III. Use this model to forecast the sales in February 2002.
feb_forecast <- model_b$coefficients["(Intercept)"] + model_b$coefficients["trend"]*86 + model_b$coefficients["season2"]
exp(feb_forecast)
## (Intercept)
## 17062.99
D) Compare the two regression models in terms of forecast performace. Which model is preferable for forecasting? Mention at least two reasons based on the information in the outputs. As you can see below, Model B is better for forecasting, as it has a significantly lower MAPE than model A, as well as a lower ME and MAE.
Model A forecast forecast accuracy:
model_a_forecast = forecast(souv_linear_2, h= valid_length)
accuracy(model_a_forecast$mean, souv_sales_valid)
## ME RMSE MAE MPE MAPE ACF1 Theil's U
## Test set 8251.513 17451.55 10055.28 10.53397 26.66568 0.3206228 0.9075924
Model B forecast accuracy:
model_b_forecast= forecast(model_b, h= valid_length)
accuracy(exp(model_b_forecast$mean), souv_sales_valid)

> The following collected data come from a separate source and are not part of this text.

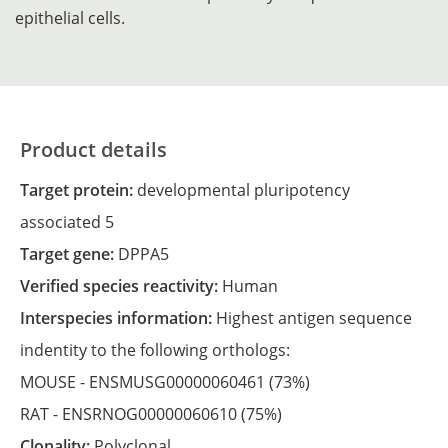
epithelial cells.
Product details
Target protein:
developmental pluripotency
associated 5
Target gene:
DPPA5
Verified species reactivity:
Human
Interspecies information:
Highest antigen sequence
indentity to the following orthologs:
MOUSE -
ENSMUSG00000060461
(73%)
RAT -
ENSRNOG00000060610
(75%)
Clonality:
Polyclonal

## ME RMSE MAE MPE MAPE ACF1 Theil's U
## Test set 4824.494 7101.444 5191.669 12.35943 15.5191 0.4245018 0.4610253
E) How would you model this data differently if the goal was understanding the different components of sales in the souvenir shop between 1995 and 2001? Mention two differences.
There would be no need to forecast sales if it was just a descriptive analysis, so I’d do without those. I would also focus more on data exploration, like checking for white noise and doing a LJ box test.